━━ PAGE
OpenGL 04 - Camera
see https://www.songho.ca/opengl/gl_camera.html
Related Topics:  OpenGL Transform,  OpenGL Projection Matrix,  Quaternion to Rotation Matrix
Download:  OrbitCamera.zip,  trackball.zip
- Overview
- Camera LookAt
- Camera Rotation (Pitch, Yaw, Roll)
- Camera Shifting
- Camera Forwarding
- Example: Orbit Camera
- Example: Trackball
Overview
 
OpenGL camera is always at origin and facing to $-Z$ in eye space.
OpenGL doesn’t explicitly define a camera object or a specific matrix for camera transformation. Instead, OpenGL transforms the entire scene (including the camera) inversely to a space, where a fixed camera is at the origin (0,0,0) and always looking along -Z axis. This space is called eye space.
Because of this, OpenGL uses a single GL_MODELVIEW matrix for both object transformation to world space and camera (view) transformation to eye space.
You may break it down into 2 logical sub matrices:
\[M_{\text{modelView}} = M_{\text{view}} \cdot M_{\text{model}}\]That is, each object in a scene is transformed with its own $M_{\text{model}} $ first, then the entire scene is transformed reversely with $M_{\text{view}}$. In this page, we will discuss only $M_{\text{view}}$ for camera transformation in OpenGL.
LookAt
gluLookAt() is used to construct a viewing matrix where a camera is located at the eye position $(x_e, y_e, z_e)$ and looking at (or rotating to) the target point $(x_t, y_t, z_t)$. The eye position and target are defined in world space. This section describes how to implement the viewing matrix equivalent to gluLookAt().
Camera’s lookAt transformation consists of 2 transformations; translating the whole scene inversely from the eye position to the origin ($M_T$), and then rotating the scene with reverse orientation ($M_R$), so the camera is positioned at the origin and facing to the $-Z$ axis.
━━━━
OBJECTIVES ▸
• a. Quote everything in the OpenGL camera page from "You may break" down to "transformation in OpenGL.".
• b. In the OpenGL camera page, what is the name of the space in which a fixed camera sits at the origin and looks along the -Z axis?
━━ RAW RECORDS
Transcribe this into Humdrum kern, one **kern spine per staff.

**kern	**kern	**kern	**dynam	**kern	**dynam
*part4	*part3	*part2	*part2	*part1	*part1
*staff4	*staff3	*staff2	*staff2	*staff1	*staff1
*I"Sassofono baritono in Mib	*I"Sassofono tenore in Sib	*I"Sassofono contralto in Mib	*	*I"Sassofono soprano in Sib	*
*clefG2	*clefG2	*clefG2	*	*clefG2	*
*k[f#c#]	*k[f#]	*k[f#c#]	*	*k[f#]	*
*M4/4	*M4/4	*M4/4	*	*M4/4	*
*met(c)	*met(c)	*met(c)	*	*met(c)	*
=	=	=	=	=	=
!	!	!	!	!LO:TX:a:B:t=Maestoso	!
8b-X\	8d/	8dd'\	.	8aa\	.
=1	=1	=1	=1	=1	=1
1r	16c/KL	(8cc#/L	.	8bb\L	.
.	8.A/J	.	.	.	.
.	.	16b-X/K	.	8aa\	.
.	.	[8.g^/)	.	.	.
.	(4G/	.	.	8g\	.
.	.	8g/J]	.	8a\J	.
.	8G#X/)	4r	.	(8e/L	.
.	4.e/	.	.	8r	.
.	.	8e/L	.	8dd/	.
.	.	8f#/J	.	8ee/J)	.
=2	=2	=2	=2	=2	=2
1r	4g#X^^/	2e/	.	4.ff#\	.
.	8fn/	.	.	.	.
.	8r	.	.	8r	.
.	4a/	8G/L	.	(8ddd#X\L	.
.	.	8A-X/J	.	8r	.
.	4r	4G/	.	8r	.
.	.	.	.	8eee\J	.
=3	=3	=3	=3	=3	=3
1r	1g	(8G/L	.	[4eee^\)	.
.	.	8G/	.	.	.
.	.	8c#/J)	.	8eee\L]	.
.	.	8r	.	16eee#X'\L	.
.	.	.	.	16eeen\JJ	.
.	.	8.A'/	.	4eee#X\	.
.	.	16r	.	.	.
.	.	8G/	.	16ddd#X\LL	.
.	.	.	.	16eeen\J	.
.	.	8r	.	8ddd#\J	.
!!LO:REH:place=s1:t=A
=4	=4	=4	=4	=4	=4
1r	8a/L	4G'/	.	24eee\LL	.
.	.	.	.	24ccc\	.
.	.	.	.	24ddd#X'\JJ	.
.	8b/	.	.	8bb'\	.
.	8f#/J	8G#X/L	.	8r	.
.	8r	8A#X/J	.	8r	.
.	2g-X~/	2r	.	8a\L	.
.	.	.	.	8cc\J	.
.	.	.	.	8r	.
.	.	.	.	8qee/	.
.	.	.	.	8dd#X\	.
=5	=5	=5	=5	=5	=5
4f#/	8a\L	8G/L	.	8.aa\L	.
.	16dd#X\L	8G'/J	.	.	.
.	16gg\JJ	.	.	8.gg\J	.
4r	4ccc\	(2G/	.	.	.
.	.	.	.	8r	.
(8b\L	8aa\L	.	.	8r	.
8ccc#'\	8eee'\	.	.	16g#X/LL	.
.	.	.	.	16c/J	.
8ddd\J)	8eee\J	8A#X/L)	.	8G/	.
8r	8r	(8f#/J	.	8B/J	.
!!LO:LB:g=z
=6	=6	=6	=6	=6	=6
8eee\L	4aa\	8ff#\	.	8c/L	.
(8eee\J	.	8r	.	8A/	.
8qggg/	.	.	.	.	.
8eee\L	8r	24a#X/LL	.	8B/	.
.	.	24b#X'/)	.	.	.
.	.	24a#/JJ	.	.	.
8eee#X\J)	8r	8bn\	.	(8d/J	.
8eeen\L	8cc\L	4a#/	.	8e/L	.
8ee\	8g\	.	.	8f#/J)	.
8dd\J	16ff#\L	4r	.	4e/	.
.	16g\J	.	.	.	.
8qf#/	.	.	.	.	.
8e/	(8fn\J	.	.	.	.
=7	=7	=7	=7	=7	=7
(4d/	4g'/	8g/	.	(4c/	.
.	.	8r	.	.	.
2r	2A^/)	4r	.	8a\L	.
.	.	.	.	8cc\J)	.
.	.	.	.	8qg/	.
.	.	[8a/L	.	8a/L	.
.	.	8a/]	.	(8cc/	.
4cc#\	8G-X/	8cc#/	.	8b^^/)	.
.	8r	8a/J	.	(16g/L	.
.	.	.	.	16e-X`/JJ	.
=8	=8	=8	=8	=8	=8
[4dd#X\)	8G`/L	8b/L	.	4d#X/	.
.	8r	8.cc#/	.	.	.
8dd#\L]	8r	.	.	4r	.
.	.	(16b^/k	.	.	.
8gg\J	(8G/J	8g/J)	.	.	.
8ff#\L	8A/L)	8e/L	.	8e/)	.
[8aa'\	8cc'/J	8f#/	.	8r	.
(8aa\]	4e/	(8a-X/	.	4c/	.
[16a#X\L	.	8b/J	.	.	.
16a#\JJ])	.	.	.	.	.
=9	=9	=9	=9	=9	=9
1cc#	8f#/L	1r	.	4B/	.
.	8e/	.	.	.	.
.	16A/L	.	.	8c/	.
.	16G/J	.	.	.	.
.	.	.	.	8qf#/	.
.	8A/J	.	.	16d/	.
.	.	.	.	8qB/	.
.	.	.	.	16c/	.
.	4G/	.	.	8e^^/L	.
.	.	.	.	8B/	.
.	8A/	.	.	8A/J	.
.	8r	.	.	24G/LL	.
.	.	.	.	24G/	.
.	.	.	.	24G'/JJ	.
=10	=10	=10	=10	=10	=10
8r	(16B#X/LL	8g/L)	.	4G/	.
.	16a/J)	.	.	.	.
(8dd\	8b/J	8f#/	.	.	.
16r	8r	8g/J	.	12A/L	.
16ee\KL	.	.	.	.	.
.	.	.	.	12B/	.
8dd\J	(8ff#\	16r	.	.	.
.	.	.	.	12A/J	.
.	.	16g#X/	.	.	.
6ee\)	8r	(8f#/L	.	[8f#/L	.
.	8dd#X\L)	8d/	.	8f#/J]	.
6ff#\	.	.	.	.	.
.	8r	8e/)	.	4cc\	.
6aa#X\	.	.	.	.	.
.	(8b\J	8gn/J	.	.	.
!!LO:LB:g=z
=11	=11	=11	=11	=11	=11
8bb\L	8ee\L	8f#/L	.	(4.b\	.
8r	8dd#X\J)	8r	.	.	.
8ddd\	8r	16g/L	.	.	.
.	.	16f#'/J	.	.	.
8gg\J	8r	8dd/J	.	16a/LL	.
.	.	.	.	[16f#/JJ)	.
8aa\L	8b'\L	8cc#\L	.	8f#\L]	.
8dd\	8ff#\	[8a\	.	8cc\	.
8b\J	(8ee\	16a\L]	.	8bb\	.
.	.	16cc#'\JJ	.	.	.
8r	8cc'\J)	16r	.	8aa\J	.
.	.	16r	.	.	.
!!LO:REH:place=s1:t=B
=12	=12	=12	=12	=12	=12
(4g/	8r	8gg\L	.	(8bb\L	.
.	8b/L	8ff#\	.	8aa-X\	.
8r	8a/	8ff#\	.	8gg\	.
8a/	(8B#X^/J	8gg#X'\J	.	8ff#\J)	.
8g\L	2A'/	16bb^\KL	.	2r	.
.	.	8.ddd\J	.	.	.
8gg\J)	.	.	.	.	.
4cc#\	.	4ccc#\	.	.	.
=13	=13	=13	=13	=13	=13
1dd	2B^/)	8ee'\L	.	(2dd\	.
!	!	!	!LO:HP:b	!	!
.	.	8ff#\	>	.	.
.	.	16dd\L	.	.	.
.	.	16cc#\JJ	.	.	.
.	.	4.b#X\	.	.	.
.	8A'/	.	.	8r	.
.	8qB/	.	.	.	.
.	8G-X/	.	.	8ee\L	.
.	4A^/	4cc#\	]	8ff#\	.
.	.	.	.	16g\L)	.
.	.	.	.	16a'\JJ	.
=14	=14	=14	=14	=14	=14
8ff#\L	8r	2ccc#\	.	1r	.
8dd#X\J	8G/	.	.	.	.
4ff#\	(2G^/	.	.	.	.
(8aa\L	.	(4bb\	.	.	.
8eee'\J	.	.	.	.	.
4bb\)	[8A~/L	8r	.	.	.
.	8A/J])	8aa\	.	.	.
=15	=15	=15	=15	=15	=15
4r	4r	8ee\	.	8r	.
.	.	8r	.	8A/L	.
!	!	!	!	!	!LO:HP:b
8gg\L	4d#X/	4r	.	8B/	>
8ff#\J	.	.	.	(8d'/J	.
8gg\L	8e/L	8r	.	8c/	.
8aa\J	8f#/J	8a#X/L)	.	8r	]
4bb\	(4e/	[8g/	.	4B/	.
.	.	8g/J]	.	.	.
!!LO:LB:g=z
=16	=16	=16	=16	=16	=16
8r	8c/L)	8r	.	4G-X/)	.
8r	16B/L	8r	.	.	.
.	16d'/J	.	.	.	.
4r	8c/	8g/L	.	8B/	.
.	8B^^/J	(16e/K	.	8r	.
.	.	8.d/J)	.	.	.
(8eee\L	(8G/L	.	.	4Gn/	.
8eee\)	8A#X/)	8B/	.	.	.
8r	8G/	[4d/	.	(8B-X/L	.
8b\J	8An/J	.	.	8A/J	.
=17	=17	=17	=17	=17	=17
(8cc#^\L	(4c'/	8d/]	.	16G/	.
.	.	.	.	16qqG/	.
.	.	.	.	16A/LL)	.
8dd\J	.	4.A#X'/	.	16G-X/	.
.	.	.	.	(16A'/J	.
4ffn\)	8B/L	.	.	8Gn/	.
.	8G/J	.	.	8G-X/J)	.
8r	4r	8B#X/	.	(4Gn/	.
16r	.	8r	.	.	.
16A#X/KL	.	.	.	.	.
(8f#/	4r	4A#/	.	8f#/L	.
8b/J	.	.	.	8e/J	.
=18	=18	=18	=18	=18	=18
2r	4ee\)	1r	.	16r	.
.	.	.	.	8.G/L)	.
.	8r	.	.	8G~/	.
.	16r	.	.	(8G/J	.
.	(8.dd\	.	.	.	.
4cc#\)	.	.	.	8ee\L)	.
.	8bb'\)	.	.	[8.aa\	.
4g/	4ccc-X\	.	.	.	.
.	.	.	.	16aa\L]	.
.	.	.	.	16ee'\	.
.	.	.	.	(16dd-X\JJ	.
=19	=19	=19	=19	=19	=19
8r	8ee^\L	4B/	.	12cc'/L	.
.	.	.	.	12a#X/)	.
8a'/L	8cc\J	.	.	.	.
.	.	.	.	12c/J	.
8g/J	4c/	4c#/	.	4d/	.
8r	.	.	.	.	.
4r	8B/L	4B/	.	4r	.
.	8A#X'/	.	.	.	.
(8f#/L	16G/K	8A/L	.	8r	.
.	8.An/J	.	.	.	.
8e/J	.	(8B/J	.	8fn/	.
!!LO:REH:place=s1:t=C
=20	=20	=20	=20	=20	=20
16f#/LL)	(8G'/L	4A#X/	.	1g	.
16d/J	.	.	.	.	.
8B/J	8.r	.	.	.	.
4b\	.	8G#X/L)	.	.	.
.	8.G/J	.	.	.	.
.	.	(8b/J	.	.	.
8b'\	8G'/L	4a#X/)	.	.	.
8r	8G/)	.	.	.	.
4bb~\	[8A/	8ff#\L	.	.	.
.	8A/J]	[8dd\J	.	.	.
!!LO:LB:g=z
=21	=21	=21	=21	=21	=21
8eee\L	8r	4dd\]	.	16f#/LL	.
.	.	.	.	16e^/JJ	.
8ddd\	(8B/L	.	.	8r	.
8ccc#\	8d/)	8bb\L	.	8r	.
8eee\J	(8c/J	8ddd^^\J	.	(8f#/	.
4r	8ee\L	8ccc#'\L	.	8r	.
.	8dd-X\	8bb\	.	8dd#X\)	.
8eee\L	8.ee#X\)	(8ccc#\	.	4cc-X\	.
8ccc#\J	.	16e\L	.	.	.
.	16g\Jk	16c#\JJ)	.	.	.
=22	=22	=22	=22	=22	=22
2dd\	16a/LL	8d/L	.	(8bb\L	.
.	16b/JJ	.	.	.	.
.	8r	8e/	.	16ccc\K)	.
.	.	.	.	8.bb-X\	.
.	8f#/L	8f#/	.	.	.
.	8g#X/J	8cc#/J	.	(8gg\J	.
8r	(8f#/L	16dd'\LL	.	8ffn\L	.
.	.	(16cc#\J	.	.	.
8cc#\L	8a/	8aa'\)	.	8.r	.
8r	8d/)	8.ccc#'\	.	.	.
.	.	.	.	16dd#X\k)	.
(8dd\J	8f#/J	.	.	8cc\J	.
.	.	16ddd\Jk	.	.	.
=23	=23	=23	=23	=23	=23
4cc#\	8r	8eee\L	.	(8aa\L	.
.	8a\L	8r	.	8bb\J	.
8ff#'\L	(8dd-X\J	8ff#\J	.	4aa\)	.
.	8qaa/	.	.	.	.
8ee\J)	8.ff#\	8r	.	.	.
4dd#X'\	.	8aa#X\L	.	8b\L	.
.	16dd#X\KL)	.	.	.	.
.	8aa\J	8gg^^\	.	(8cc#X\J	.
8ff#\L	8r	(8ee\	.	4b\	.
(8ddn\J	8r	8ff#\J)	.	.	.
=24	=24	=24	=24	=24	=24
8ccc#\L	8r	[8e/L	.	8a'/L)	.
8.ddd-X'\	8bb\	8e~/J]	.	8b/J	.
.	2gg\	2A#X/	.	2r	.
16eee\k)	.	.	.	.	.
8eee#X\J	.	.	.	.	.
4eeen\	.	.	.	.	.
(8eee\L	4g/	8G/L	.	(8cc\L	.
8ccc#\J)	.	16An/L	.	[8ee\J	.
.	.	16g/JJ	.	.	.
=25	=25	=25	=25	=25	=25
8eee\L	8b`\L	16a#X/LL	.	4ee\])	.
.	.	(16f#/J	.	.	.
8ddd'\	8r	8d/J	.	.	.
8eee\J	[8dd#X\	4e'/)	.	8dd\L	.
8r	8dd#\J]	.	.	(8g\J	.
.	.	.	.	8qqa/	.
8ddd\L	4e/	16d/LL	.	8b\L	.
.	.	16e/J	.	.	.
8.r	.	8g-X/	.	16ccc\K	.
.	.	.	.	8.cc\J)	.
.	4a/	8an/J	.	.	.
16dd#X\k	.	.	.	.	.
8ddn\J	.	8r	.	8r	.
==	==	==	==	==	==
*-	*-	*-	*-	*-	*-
━━━━
ANSWERS TO THE EXERCISES ▸
• a.
You may break it down into 2 logical sub matrices:
\[M_{\text{modelView}} = M_{\text{view}} \cdot M_{\text{model}}\]That is, each object in a scene is transformed with its own $M_{\text{model}} $ first, then the entire scene is transformed reversely with $M_{\text{view}}$. In this page, we will discuss only $M_{\text{view}}$ for camera transformation in OpenGL.

• b. Eye space.